*** Opening of EXCERPT ***

Federal judge delivers setback to Delaware port expansion in a win for Philly ports
The judge ruled that the U.S. Army Corps of Engineers violated the law when it authorized a dredging and construction permit for Delaware’s proposed new container port in Edgemoor.
A federal judge has sided with the Pennsylvania state agency that owns Philadelphia’s seaport facilities in a legal dispute that could affect competition in maritime commerce on the Delaware River.
U.S. District Judge Mark A. Kearney ruled Monday that the U.S. Army Corps of Engineers violated the law when it authorized a dredging and construction permit for Delaware’s proposed new container port. The judge tossed out the permit and another approval.
Delaware earlier this year announced almost $200 million in state funding for the project with private port operator Enstructure, which officials hope will create 6,000 new jobs.
The ruling handed a win to the Philadelphia Regional Port Authority, the state agency known as PhilaPort, and Holt Logistics Corp., whose affiliates operate terminals in Philadelphia and South Jersey.
They’ve been trying to halt Delaware’s expansion since the state’s taxpayer-owned Diamond State Port Corp. in 2017 bought a former DuPont chemical plant in Edgemoor, seeking to build a new container terminal. Delaware’s Wilmington port already competes with Philadelphia. PhilaPort and Holt have argued that the Edgemoor facility would siphon business from upriver ports, rather than bring new trade to the region.
They filed federal lawsuits in the Eastern District of Pennsylvania against the Army Corps in November and earlier this year, alleging that it had failed to consider or mitigate the project’s impact on navigation and safety.

*** Close of EXCERPT ***

● WHAT YOU WILL DO
Can you reproduce the port ruling article starting at "A federal judge" and ending at "and South Jersey.", substituting "shipping terminal" for "container port"? None of the data is needed for this work.

*** Opening of DATASET ENTRIES ***

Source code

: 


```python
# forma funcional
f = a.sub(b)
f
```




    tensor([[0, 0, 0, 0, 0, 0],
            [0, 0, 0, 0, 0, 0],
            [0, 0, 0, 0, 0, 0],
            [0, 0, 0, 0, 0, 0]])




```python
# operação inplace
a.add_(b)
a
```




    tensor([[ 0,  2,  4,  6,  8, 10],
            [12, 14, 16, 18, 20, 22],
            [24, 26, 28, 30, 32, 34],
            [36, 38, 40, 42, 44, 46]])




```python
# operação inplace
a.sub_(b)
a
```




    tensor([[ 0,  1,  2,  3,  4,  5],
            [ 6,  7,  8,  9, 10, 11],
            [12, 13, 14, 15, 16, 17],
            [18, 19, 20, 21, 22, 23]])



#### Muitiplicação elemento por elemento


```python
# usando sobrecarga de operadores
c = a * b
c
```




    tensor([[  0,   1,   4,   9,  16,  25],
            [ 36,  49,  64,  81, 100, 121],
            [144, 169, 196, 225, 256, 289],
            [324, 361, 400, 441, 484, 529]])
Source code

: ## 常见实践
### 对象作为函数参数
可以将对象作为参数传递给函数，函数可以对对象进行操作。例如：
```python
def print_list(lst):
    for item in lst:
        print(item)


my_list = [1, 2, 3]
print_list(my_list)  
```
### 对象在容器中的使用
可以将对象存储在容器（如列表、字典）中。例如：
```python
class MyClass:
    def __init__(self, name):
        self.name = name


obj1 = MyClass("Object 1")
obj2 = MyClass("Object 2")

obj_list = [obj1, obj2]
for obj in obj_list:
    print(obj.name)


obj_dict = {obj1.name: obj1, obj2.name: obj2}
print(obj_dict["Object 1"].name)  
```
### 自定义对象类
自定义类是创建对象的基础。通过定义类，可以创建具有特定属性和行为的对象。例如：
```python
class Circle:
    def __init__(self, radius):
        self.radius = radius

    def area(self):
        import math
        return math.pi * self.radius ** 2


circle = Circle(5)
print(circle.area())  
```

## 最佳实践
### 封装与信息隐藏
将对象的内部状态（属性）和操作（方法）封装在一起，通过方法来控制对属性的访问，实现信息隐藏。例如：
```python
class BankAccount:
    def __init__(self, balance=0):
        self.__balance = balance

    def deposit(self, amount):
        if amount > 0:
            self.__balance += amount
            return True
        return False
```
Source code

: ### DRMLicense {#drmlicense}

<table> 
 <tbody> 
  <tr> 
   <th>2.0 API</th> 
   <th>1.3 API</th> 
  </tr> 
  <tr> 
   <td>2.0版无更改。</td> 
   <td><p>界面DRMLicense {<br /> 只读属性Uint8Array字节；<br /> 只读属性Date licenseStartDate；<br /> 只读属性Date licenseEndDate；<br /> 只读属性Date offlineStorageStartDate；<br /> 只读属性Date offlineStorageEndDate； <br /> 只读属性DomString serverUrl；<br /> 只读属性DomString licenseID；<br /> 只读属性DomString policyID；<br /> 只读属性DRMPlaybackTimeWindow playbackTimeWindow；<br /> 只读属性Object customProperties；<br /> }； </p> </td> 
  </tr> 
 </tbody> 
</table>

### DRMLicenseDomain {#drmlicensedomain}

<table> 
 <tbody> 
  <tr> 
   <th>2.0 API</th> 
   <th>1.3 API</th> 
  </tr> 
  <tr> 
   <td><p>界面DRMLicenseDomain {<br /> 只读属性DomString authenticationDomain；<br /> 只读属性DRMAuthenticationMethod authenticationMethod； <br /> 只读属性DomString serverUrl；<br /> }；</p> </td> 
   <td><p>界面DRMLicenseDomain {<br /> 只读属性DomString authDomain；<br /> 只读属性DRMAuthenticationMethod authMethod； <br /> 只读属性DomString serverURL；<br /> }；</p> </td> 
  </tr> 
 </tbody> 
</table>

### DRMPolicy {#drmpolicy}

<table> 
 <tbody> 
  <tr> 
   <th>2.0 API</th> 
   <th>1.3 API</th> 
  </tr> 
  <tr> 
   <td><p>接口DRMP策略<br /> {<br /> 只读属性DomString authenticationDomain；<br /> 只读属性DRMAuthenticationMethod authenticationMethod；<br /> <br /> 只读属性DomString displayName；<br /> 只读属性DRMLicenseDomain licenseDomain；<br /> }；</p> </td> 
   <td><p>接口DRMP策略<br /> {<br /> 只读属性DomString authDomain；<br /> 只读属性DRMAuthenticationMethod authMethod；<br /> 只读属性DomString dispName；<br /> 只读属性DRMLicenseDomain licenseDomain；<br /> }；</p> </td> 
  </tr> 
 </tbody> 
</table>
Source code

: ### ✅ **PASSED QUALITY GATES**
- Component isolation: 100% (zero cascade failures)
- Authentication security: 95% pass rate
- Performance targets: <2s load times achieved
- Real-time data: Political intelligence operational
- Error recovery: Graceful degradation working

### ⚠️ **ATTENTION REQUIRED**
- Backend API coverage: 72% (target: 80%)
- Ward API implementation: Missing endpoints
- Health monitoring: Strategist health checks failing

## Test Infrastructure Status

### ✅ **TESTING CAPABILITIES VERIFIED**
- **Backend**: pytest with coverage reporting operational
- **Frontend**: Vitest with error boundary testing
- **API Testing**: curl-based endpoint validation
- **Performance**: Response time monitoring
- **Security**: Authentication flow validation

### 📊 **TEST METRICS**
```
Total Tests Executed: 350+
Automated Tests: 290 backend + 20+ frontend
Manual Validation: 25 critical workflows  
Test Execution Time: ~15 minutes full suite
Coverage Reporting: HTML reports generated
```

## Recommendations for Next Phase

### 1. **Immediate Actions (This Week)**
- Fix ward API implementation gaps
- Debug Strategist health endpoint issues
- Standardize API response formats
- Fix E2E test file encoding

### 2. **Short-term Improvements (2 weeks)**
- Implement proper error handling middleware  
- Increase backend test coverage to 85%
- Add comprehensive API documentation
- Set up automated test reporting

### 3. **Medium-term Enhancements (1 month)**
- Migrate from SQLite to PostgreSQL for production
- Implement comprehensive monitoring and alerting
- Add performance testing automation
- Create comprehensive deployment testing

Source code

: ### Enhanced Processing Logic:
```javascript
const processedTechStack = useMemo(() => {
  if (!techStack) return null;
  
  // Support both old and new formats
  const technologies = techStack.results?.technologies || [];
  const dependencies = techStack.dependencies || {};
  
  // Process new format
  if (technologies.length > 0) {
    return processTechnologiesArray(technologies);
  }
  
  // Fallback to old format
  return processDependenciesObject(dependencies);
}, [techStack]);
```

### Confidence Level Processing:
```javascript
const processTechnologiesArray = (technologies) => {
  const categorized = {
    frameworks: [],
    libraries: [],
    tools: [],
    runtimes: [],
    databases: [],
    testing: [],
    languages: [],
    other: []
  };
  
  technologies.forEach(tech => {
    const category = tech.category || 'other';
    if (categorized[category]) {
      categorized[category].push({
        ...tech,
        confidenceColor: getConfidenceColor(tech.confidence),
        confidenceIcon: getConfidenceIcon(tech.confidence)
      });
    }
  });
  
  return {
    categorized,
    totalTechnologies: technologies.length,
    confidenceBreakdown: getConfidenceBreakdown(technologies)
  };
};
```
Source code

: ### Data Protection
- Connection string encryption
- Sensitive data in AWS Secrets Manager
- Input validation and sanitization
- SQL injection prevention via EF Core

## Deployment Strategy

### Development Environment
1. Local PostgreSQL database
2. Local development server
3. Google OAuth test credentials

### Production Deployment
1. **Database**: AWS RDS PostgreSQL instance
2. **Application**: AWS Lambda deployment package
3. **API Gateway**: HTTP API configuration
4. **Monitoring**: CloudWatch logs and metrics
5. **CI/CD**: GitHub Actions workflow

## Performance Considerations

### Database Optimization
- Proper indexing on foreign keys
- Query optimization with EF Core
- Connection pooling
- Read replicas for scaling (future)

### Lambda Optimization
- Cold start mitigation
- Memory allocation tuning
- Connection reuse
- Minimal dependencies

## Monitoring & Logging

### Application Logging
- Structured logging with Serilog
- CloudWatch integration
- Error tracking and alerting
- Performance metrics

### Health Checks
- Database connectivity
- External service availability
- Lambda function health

*** Close of DATASET ENTRIES ***

● REPLY TO THE TASK
A federal judge has sided with the Pennsylvania state agency that owns Philadelphia’s seaport facilities in a legal dispute that could affect competition in maritime commerce on the Delaware River.
U.S. District Judge Mark A. Kearney ruled Monday that the U.S. Army Corps of Engineers violated the law when it authorized a dredging and construction permit for Delaware’s proposed new shipping terminal. The judge tossed out the permit and another approval.
Delaware earlier this year announced almost $200 million in state funding for the project with private port operator Enstructure, which officials hope will create 6,000 new jobs.
The ruling handed a win to the Philadelphia Regional Port Authority, the state agency known as PhilaPort, and Holt Logistics Corp., whose affiliates operate terminals in Philadelphia and South Jersey.